As repairs drag on, Tharparkar’s residents return to unsafe wells for water

The govt needs to set up more reverse osmosis plants or lay a bigger pipeline from the canal.


Z Ali February 06, 2012

HYDERABAD:


The people of Tharparkar, yet again, face a scarcity of drinking water - only this time it is not because of a drought but the annual closure of the Jamrao canal.


On January 6, the Nara Canal Area Water Board, which controls the canal, closed its floodgates for annual repair and maintenance work for two weeks. But the work is still in progress.

A distributary of the canal supplies drinking water to Mithi and Deeplo talukas, through a pipeline from the Naukot area on the district’s border with Mirpurkhas. Hundreds of villages spread across these talukas also drink water from the canal.

While repairs are underway, water is supplied only for a few hours for a day after a nine-day interlude. Because supplies are limited, people only use this water for drinking and processed underground water supplied by the taluka municipal administration is used for other household work.

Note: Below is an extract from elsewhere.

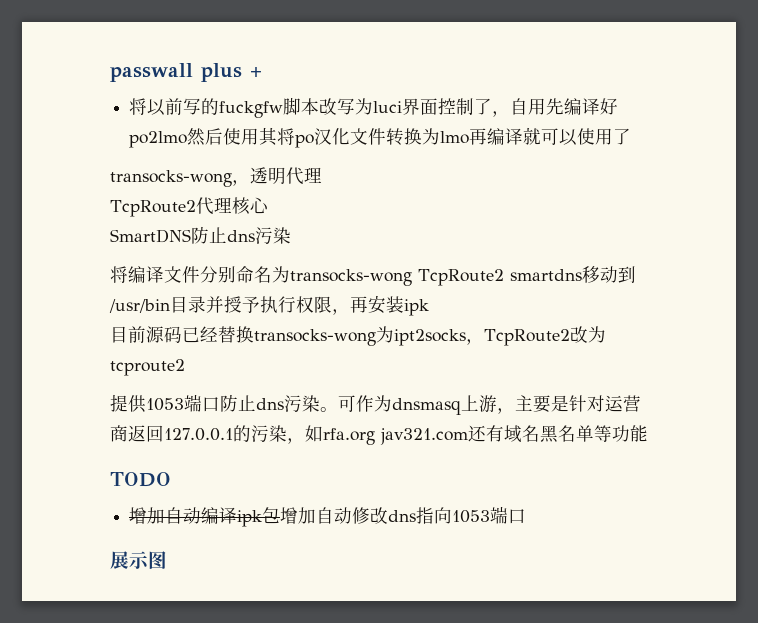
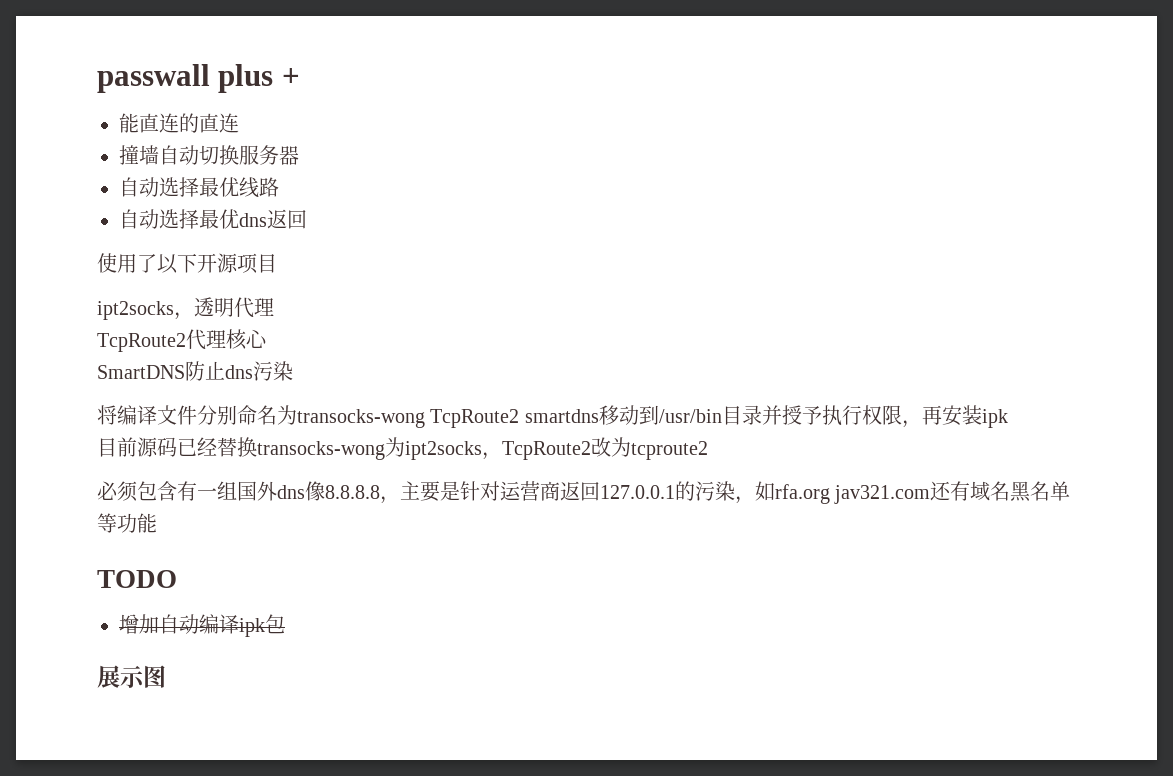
[129,97,619,118] [129,127,632,148] [110,170,232,187] 将以前写的fuckgfw脚本改写为luci界面控制了，自用先编译好po2lmo然后使用其将po汉化文件转换为lmo再编译就可以使用了 // transocks-wong -> [119,113,239,133] [119,145,299,165] [119,177,279,198] [119,209,307,229] [97,253,277,274] [97,301,174,320] 能直连的直连 // 撞墙自动切换服务器 // 自动选择最优线路 // 自动选择最优dns返回 // 使用了以下开源项目 // ipt2socks
[110,394,497,415] 提供1053端口防止dns污染。可作为dnsmasq上游 -> [97,481,380,502] 必须包含有一组国外dns像8.8.8.8
[280,506,527,524] 增加自动修改dns指向1053端口 -> (285, 624) none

According to the board’s director, Ghulam Mustafa Ujjan, rehabilitation work in the upper Nara ranges has delayed a return to the usual supply. Jamrao branches off from the gigantic Nara Canal which flows from Sukkur Barrage.

During this unforeseen delay, the desert dwellers have been left to fend for themselves. With the advent of free water in pipelines in 2002, people became increasing aware about chronic illnesses caused by the high fluoride content and other contaminants in the subsoil water.

As a result of this, people stopped using wells that drew subsoil water. But with this drinking shortage, people have been forced to go back to surviving on the water they can draw from wells or from a reverse osmosis (RO) plant, installed at the Thar Coal Project office in Mithi.

But the water from the plant cannot reach Deeplo, which is about 40 km away, and the other far-flung villages. “Even the people of Mithi find it hard to fetch water from the RO plant which is located half a mile outside the taluka,” says Wasand Thari, a local.

Tankers, donkey carts and Qingqi rickshaws line up outside the plant which can produce about 75,000 gallons a day, although this is an estimate. “We don’t share the data,” said Iqbal Hussain, an engineer of the Pak Oasis Company which operates the plant. He only revealed that the plant works for a few hours, depending on demand.

The district has an estimated population of 1.3 million people spread across four talukas, with only one of them, Nagarparkar, devoid of a water supply system. Prem Kumar, the head of the Mithi taluka municipal administration, said that that the taluka’s tank, which can store 20 million gallons, has never been at full capacity.

Mithi has a sanctioned supply of 2.42 cusecs (roughly 1.3 million gallons per day) from a distributary of the Jamrao canal but the municipal administrator claims that they do not receive their complete share from that meagre supply.

Thari and others have been demanding for the government to find an alternate way to provide drinkable water to the desert. They have suggested more reverse osmosis plants be set up to match the population’s demand. They have also asked for an increase in the supply from Jamrao canal through a bigger pipeline.

“We have become dependent on an irregular supply for drinking water since the wells are an unwanted option,” says Thari.

Some NGOs have started encouraging people in Thar to use their model of deep underground tanks to store rainwater, a relatively successful model that can be used by each house or cluster. But this method of storing water has yet to be replicated throughout the district.

Published in The Express Tribune, February 7th, 2012.